— MATERIAL PROVIDED —
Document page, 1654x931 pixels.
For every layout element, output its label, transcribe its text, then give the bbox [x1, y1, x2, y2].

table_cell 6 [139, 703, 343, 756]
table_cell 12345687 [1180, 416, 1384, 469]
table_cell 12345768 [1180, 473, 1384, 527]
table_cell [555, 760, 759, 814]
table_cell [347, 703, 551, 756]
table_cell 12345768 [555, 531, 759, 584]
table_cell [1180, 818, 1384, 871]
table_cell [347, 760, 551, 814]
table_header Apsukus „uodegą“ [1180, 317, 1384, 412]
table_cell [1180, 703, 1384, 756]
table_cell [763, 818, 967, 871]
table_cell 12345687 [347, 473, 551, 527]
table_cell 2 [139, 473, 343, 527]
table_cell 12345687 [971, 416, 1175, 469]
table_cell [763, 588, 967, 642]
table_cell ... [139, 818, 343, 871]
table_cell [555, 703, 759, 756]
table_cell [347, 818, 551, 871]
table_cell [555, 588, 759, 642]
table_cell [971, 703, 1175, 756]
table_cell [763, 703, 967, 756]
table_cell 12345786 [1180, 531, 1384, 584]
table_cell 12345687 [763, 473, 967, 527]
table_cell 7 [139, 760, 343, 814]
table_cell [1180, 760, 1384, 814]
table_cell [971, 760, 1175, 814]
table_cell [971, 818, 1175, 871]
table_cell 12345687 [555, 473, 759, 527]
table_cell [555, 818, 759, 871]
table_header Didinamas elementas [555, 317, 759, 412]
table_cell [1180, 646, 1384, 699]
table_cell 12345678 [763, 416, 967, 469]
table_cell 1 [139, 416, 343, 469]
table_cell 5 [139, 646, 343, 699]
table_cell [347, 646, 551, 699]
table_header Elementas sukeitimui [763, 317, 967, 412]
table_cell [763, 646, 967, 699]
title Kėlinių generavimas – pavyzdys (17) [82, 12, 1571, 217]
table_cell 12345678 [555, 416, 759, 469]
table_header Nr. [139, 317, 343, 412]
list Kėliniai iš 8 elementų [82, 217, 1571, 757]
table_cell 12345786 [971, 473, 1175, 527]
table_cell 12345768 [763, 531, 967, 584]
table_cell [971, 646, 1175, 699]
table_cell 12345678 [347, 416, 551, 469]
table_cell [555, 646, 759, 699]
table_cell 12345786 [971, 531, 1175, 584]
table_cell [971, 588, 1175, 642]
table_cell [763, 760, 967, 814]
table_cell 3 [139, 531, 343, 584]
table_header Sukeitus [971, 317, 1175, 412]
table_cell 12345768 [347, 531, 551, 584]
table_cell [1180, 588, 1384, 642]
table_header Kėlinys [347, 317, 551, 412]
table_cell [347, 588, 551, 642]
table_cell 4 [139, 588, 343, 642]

— REQUIRED TASK —
Reproduce the material above line for line, changing nothing.

— PROBLEM SOLUTION —
Document page, 1654x931 pixels.
For every layout element, output its label, transcribe its text, then give the bbox [x1, y1, x2, y2].

table_cell 6 [139, 703, 343, 756]
table_cell 12345687 [1180, 416, 1384, 469]
table_cell 12345768 [1180, 473, 1384, 527]
table_cell [555, 760, 759, 814]
table_cell [347, 703, 551, 756]
table_cell 12345768 [555, 531, 759, 584]
table_cell [1180, 818, 1384, 871]
table_cell [347, 760, 551, 814]
table_header Apsukus „uodegą“ [1180, 317, 1384, 412]
table_cell [1180, 703, 1384, 756]
table_cell [763, 818, 967, 871]
table_cell 12345687 [347, 473, 551, 527]
table_cell 2 [139, 473, 343, 527]
table_cell 12345687 [971, 416, 1175, 469]
table_cell [763, 588, 967, 642]
table_cell ... [139, 818, 343, 871]
table_cell [555, 703, 759, 756]
table_cell [347, 818, 551, 871]
table_cell [555, 588, 759, 642]
table_cell [971, 703, 1175, 756]
table_cell [763, 703, 967, 756]
table_cell 12345786 [1180, 531, 1384, 584]
table_cell 12345687 [763, 473, 967, 527]
table_cell 7 [139, 760, 343, 814]
table_cell [1180, 760, 1384, 814]
table_cell [971, 760, 1175, 814]
table_cell [971, 818, 1175, 871]
table_cell 12345687 [555, 473, 759, 527]
table_cell [555, 818, 759, 871]
table_header Didinamas elementas [555, 317, 759, 412]
table_cell [1180, 646, 1384, 699]
table_cell 12345678 [763, 416, 967, 469]
table_cell 1 [139, 416, 343, 469]
table_cell 5 [139, 646, 343, 699]
table_cell [347, 646, 551, 699]
table_header Elementas sukeitimui [763, 317, 967, 412]
table_cell [763, 646, 967, 699]
title Kėlinių generavimas – pavyzdys (17) [82, 12, 1571, 217]
table_cell 12345678 [555, 416, 759, 469]
table_header Nr. [139, 317, 343, 412]
list Kėliniai iš 8 elementų [82, 217, 1571, 757]
table_cell 12345786 [971, 473, 1175, 527]
table_cell 12345768 [763, 531, 967, 584]
table_cell [971, 646, 1175, 699]
table_cell 12345678 [347, 416, 551, 469]
table_cell [555, 646, 759, 699]
table_cell 12345786 [971, 531, 1175, 584]
table_cell [971, 588, 1175, 642]
table_cell [763, 760, 967, 814]
table_cell 3 [139, 531, 343, 584]
table_header Sukeitus [971, 317, 1175, 412]
table_cell 12345768 [347, 531, 551, 584]
table_cell [1180, 588, 1384, 642]
table_header Kėlinys [347, 317, 551, 412]
table_cell [347, 588, 551, 642]
table_cell 4 [139, 588, 343, 642]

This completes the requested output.